Start of Extract provided

Business News Media

BBC Radio 3 celebrates 70th anniversary looking to the past, present and future

By | Published on Friday 30 September 2016

Alan Davey

BBC Radio 3 has launched a series of programmes and events to mark its 70th anniversary – having been launched as The Third Programme way back in 1946. The season will run for 70 days into December, kicking off with various broadcasts and live events at London’s Southbank Centre.

As well as celebrating key moments from the station’s history, the 70th Season will also hail where Radio 3 is today. In one such example of this, the station will have a composer in residence, Matthew Kaner, working on new music and talking about the process behind it for the full duration. It will also commission various composers to create new works based on the life of the station.

Commenting on the significance of BBC Radio 3 in 2016, and after 70 years of life, Controller Alan Davey told CMU: “Radio 3 remains a source of innovation and inspiration in music and culture, now more than ever. We are constantly seeking ways to connect our audience to pioneering music, to find what is new, whether it’s new jazz, new classical, new world music, new poetry/spoken word, new drama or new ways of talking about music that was pioneering and innovative in its day. As music genres increasingly blur it offers us a chance to bring people to different forms of music in new ways and through other routes”.

End of Extract provided

Assigned task A: Quote the Radio 3 anniversary article word for word, starting at "As well as celebrating" and ending at "of the station.".
Assigned task B: Extend the article on Radio 3's 70th anniversary, picking up right after its final sentence.
You won't need the rows after the Radio 3 anniversary piece.

Start of Input data

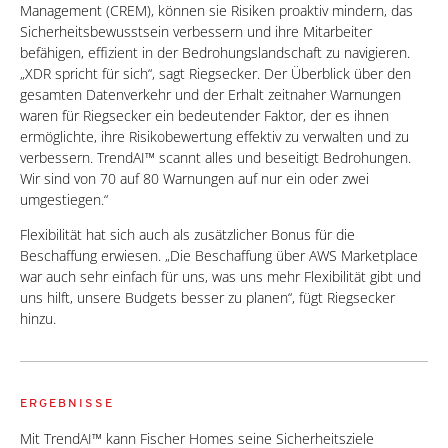
Management (CREM), können sie Risiken proaktiv mindern, das
Sicherheitsbewusstsein verbessern und ihre Mitarbeiter
befähigen, effizient in der Bedrohungslandschaft zu navigieren.
„XDR spricht für sich“, sagt Riegsecker. Der Überblick über den
gesamten Datenverkehr und der Erhalt zeitnaher Warnungen
waren für Riegsecker ein bedeutender Faktor, der es ihnen
ermöglichte, ihre Risikobewertung effektiv zu verwalten und zu
verbessern. TrendAI™ scannt alles und beseitigt Bedrohungen.
Wir sind von 70 auf 80 Warnungen auf nur ein oder zwei
umgestiegen.“
Flexibilität hat sich auch als zusätzlicher Bonus für die
Beschaffung erwiesen. „Die Beschaffung über AWS Marketplace
war auch sehr einfach für uns, was uns mehr Flexibilität gibt und
uns hilft, unsere Budgets besser zu planen“, fügt Riegsecker
hinzu.
ERGEBNISSE
Mit TrendAI™ kann Fischer Homes seine Sicherheitsziele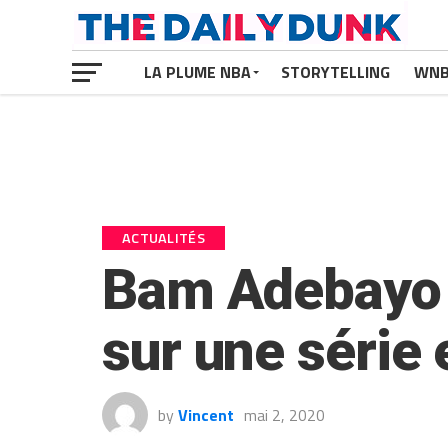
LA PLUME NBA
STORYTELLING
WN
ACTUALITÉS
Bam Adebayo c
sur une série
by
Vincent
mai 2, 2020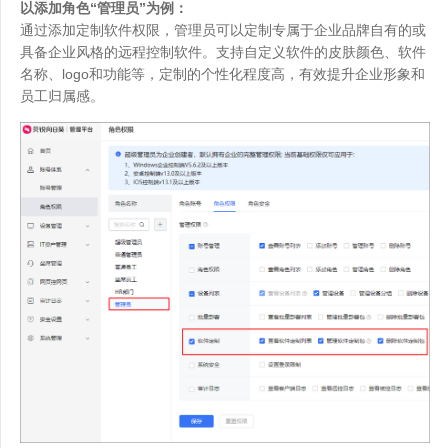
以添加角色“管理员”为例：
通过添加定制软件权限，管理员可以定制专属于企业品牌自有的或
具备企业风格的远程控制软件。支持自定义软件的皮肤颜色、软件
名称、logo和功能等，定制的个性化程度高，有效提升企业形象和
员工归属感。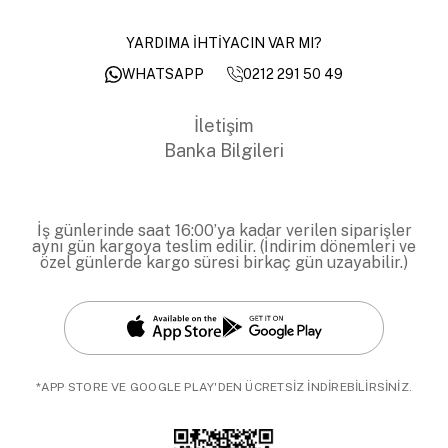
YARDIMA İHTİYACIN VAR MI?
0212 291 50 49
WHATSAPP
İletişim
Banka Bilgileri
İş günlerinde saat 16:00’ya kadar verilen siparişler
aynı gün kargoya teslim edilir. (İndirim dönemleri ve
özel günlerde kargo süresi birkaç gün uzayabilir.)
*APP STORE VE GOOGLE PLAY'DEN ÜCRETSİZ İNDİREBİLİRSİNİZ.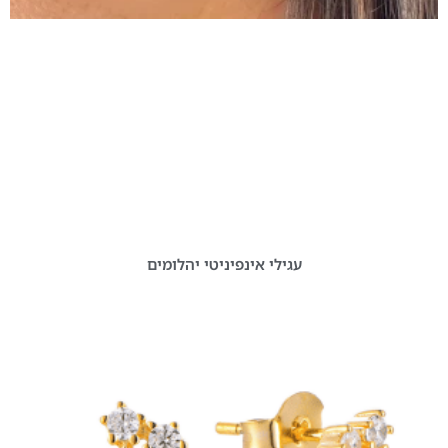
עגילי אינפיניטי יהלומים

End of Input data

Written reply A:
As well as celebrating key moments from the station’s history, the 70th Season will also hail where Radio 3 is today. In one such example of this, the station will have a composer in residence, Matthew Kaner, working on new music and talking about the process behind it for the full duration. It will also commission various composers to create new works based on the life of the station.

Written reply B:
“As well as launching new shows and examining the music scene on the ground, we commission more new classical music than any other organisation”, he continues. “We also have a huge commitment to jazz with four dedicated shows, and a world music show. Plus there’s ‘Late Junction’, which offers a broad eclectic range of contemporary music, and was recently at the Serpentine Pavilion with a mix of accordion soul, post-punk and electronic music. Another key part of Radio 3’s role is supporting new talent through schemes like BBC Introducing and New Generation Artists. But our commitment to music and new talent is not new, it’s in our DNA and has been true of all of our 70 years”.

Asked what pieces of archive material being revisited as part of the 70th anniversary might surprise listeners, he says: “I hope they’ll be surprised at the constant questing for the new that we’ve displayed throughout our 70 years, and our playing about with the radio form – producing remarkable things like ‘Under Milk Wood’ through to the fact that many composers were given their first airing on The Third Programme/Radio 3. We’ve been constantly commissioning and broadcasting new work”.

Other highlights from the anniversary programme include new radio dramas, a new show called ‘Exposure’ showcasing new music from various locations around the UK, and a whole day focussed on the BBC’s various performing groups on 27 Nov.